Après une période de puissance dans certains pays du Sahel, il semble que le rôle de la milice russe Wagner soit sur le point de se terminer à la suite de sa défaite significative face aux rebelles séparatistes dans le nord du Mali. Ces derniers ont affirmé, jeudi 1er août, avoir tué 84 membres des mercenaires russes et 47 soldats maliens lors des combats à Tinzaouatene, près de la frontière algérienne, du 25 au 27 juillet. L’armée malienne et le groupe Wagner ont reconnu le 2 août des pertes importantes sans donner de bilan précis.
Cette défaite est, en effet, la plus lourde subie en une seule bataille par le groupe Wagner en Afrique. « Cette évolution dramatique au nord du Mali reflète une véritable crise affectant la réputation de Wagner auprès de l’opinion publique africaine et de certains gouvernements de la région du Sahel, qui avaient accueilli la Russie comme un allié alternatif aux pays occidentaux, capable d’éliminer le terrorisme, notamment après l’échec de la France et de ses alliés européens », explique Ahmed Askar, chercheur au Centre des Etudes Politiques et Stratégiques (CEPS) d’Al-Ahram.
Mais comment et pourquoi cette défaite a-t-elle eu lieu alors que l’armée malienne, soutenue par Wagner, avait enregistré des avancées significatives au nord ? Après avoir rompu son alliance avec la France pour se tourner politiquement et militairement vers la Russie en 2022, la junte dirigée par le colonel Assimi Goïta a fait de la reconquête du territoire national sa priorité. Les hostilités ont repris en août 2023 après huit ans de calme relatif entre les belligérants. L’offensive de l’armée a culminé en novembre avec la prise de Kidal, bastion de la revendication indépendantiste, un succès symbolique largement salué au Mali. Cependant, les rebelles islamistes n’ont pas déposé les armes et se sont dispersés dans cette région désertique et montagneuse, pourchassés par les forces maliennes qui affirment régulièrement reprendre le contrôle de certaines localités.
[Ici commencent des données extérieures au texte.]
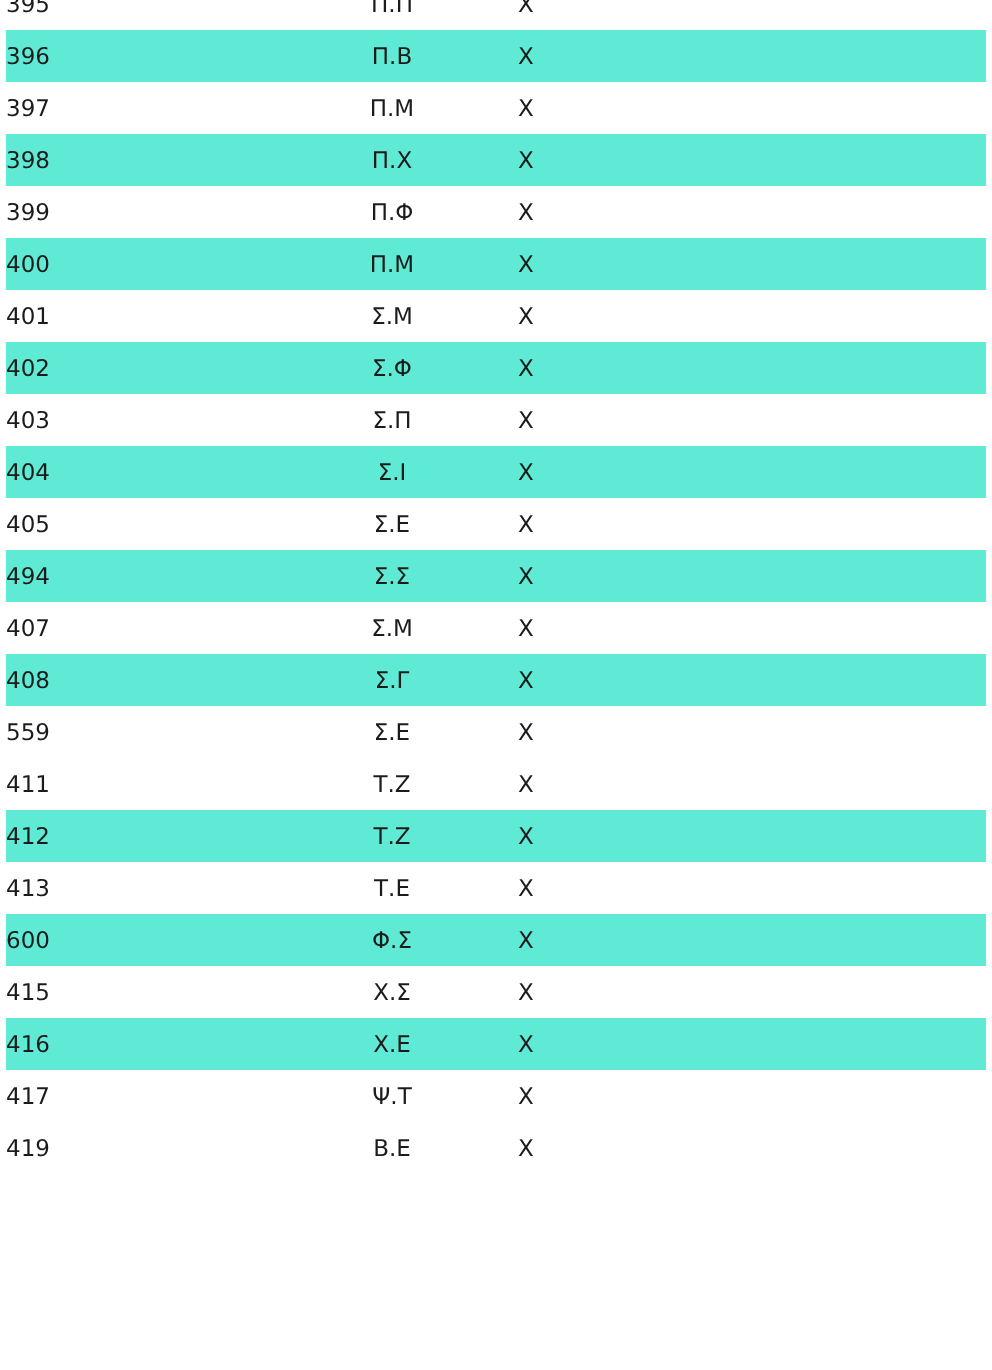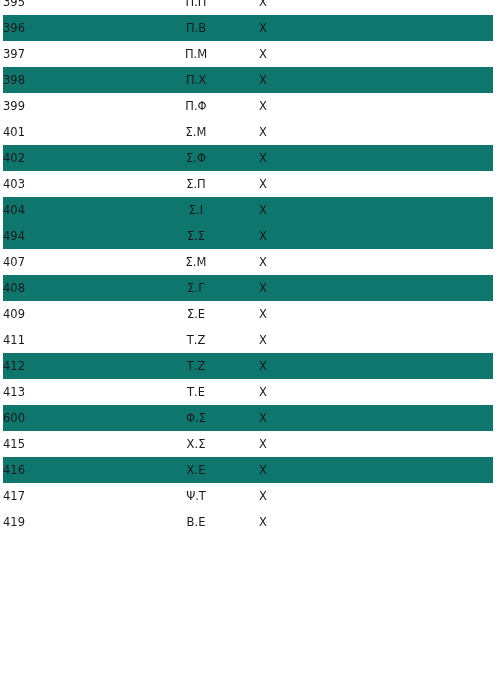--- a/index.html
+++ b/index.html
@@ -33,7 +33,7 @@
     height: 26px;
   }
   #data-table tr.row-odd  { background: #ffffff; }
-  #data-table tr.row-even { background: #0f766e; padding-left: 10px; }
+  #data-table tr.row-even { background: #5eead4; padding-left: 10px; }
   #data-table td {
     padding: 0;
     height: 26px;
Près de Tinzaouatene, les deux camps se sont livrés à des combats intenses, d’une ampleur inédite depuis des mois. Les rebelles ont pris le dessus grâce à une « tempête de sable », selon le groupe Wagner, qui aurait empêché la mobilisation de moyens aériens, selon des analystes. Dans leur retraite, une partie de la colonne de l’armée a été prise au piège lors d’une attaque meurtrière des djihadistes. Le JNIM (Jamaa Nusrat Al-Islam wal Muslimin) et l’alliance des groupes armés séparatistes à dominante touareg (CSP-DPA) disputent le bilan et la victoire.
Par ailleurs, lors de ce revers militaire, les séparatistes islamistes ont remporté une victoire symbolique qui pourrait leur insuffler « un second souffle », estime Yvan Guichaoua, enseignant-chercheur à l’Université de Kent, cité par l’AFP.
Avec les avancées des séparatistes et la défaite des mercenaires, la Russie doit rapidement agir pour conserver sa position, d’autant que l’avenir de Wagner en Afrique semble compromis, en raison des complexités internes du groupe exacerbées par la disparition de son dirigeant en 2023 dans un accident d’hélicoptère, ce qui l’a affaibli. « La Russie va restructurer le groupe sous sa supervision pour éviter les erreurs du passé », estime Askar, tout en assurant que l’absence de Wagner ou l’affaiblissement de son rôle en Afrique n’affecteront pas les actions de Moscou, qui continue de considérer l’Afrique comme une arène stratégique pour négocier avec l’Occident sur divers dossiers, notamment la crise ukrainienne.